IPAB Workshop - 6/11/25

Speaker: Wanming Yu

 

Title: Preference-Based Long-Horizon Robotic Stacking with Multimodal Large Language Models

 

Abstract: Pretrained large language models (LLMs) can work as high-level robotic planners by reasoning over abstract task descriptions and natural language instructions, etc. However, they have shown a lack of knowledge and effectiveness in planning long-horizon robotic manipulation tasks where the physical properties of the objects are essential. An example is the stacking of containers with hidden objects inside, which involves reasoning over hidden physics properties such as weight and stability. To this end, this paper proposes to use multimodal LLMs as high-level planners for such long-horizon robotic stacking tasks. The LLM takes multimodal inputs for each object to stack and infers the current best stacking sequence by reasoning over stacking preferences. Furthermore, in order to enable the LLM to reason over multiple preferences at the same time without giving explicit instructions, we propose to create a custom dataset considering stacking preferences including weight, stability, size, and footprint, to fine-tune the LLM. Compared to the pretrained LLM with prompt tuning, we demonstrate the improved stacking completion of the LLM fine-tuned with our custom dataset via large-scale simulation evaluation.

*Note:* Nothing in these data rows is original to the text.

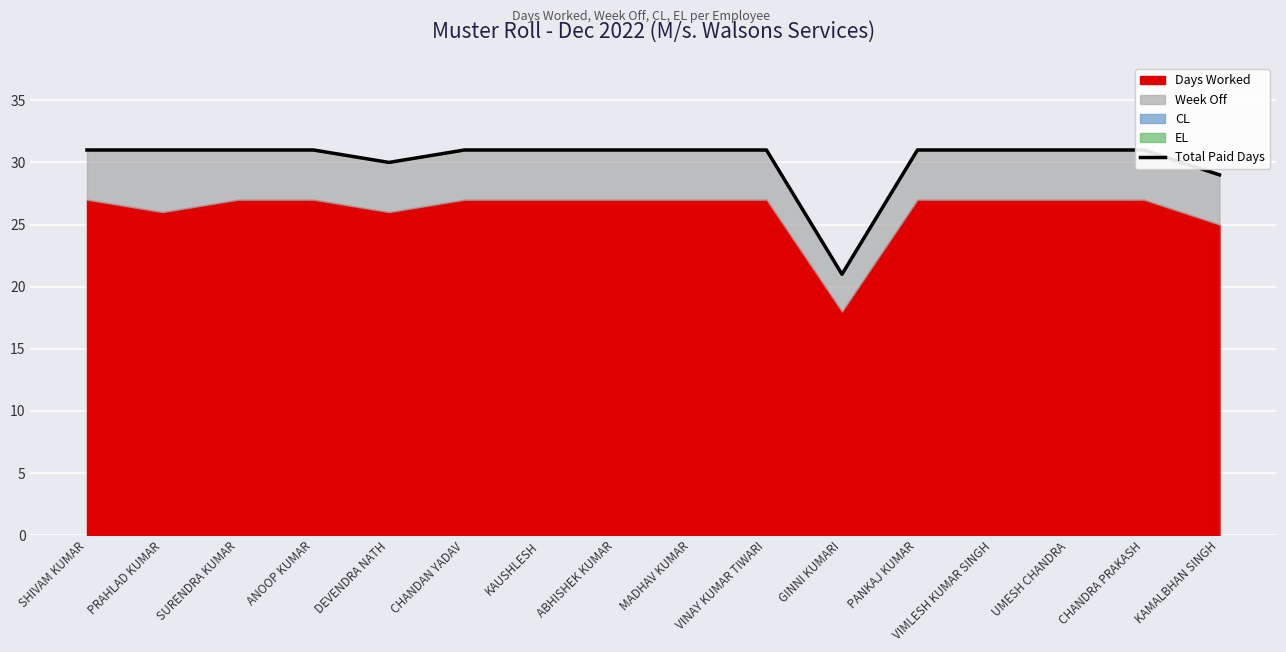

Count the number of categories in the chart.

16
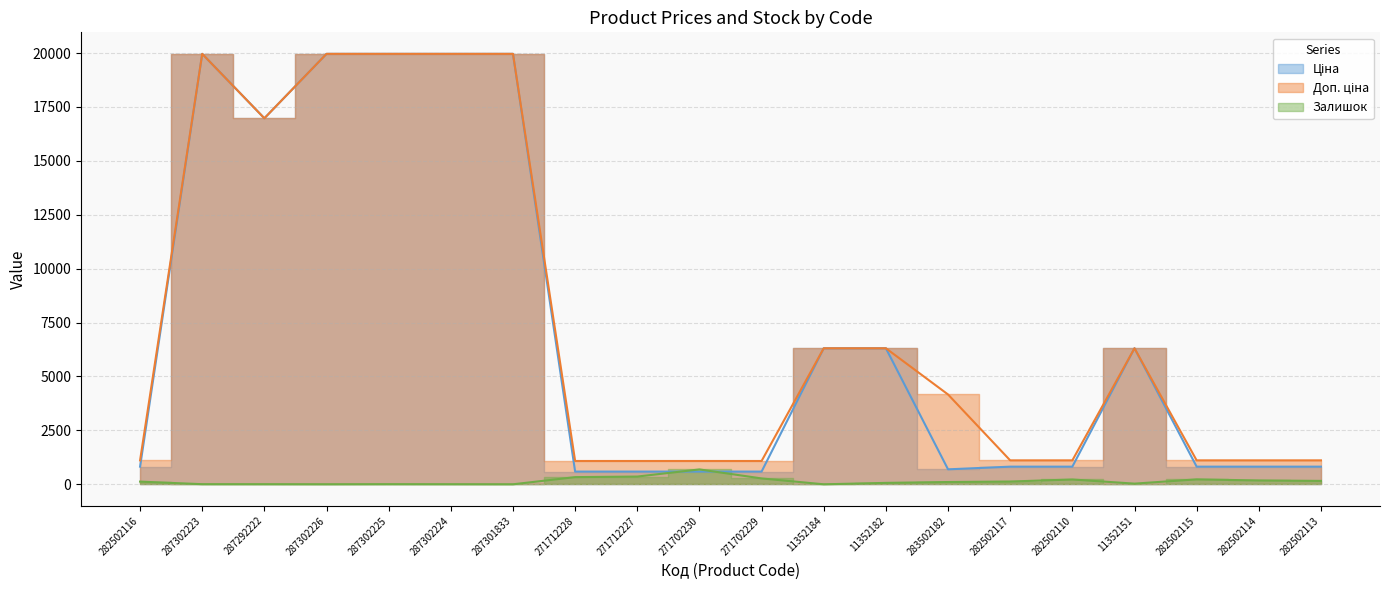

Which category has the highest value in the Доп. ціна series?

287302223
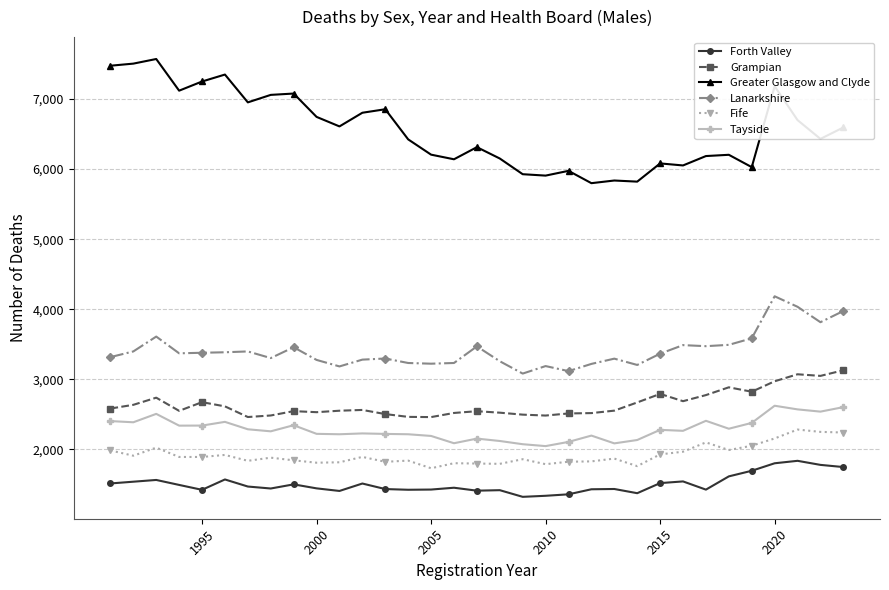

Which series has the widest spread of values?

Greater Glasgow and Clyde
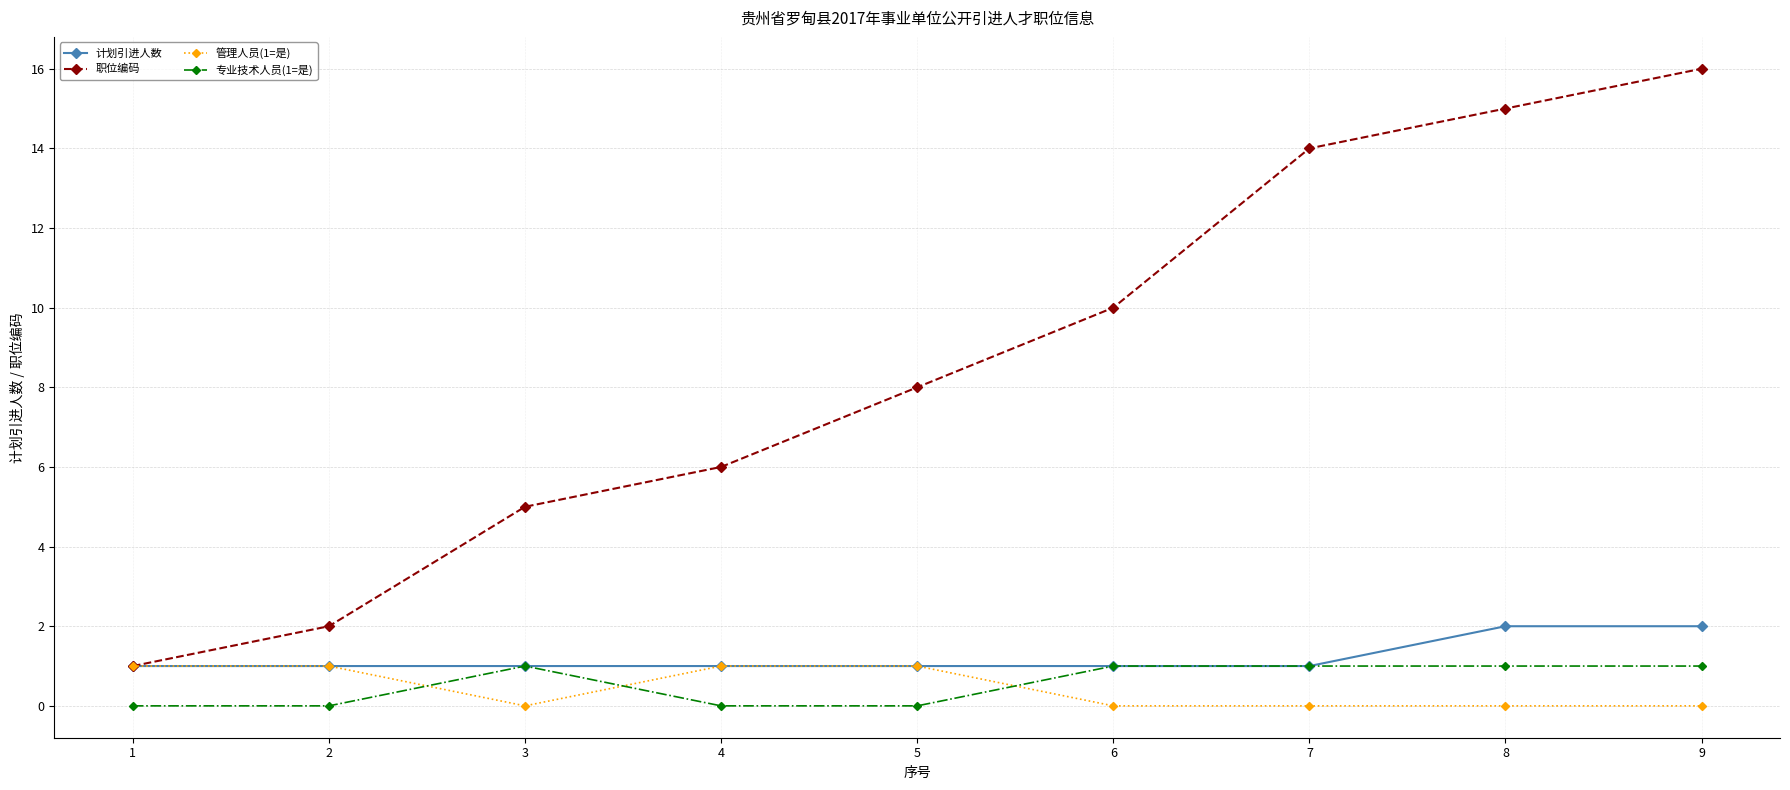

Which category has the highest value across all series?

9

Furthermore, we showcase the effectiveness of the proposed framework for the long-horizon stacking task on a real humanoid robot in an online manner.

 

Speaker: Zhaoxing Deng

 

Title: A Model-Based Framework for Assessing Operator

 

Abstract:  Bronchoscopy is a critical procedure for diagnosing and treating pulmonary diseases, but its safe and effective execution demands substantial operator training. This work introduces a model-based framework for objective skill evaluation in navigational bronchoscopy. By leveraging pose data from electromagnetic trackers and embedding kinematic constraints of expert motion, the system generates optimal reference trajectories and computes deviation-based error metrics to assess operator performance. Tested on a phantom lung dataset with 11 operators and 98 procedures, the proposed method effectively distinguishes between expert and novice skills. This approach offers a data-driven, interpretable alternative to subjective expert assessments and provides a public benchmark dataset to advance objective skill evaluation in bronchoscopy training and robotic systems.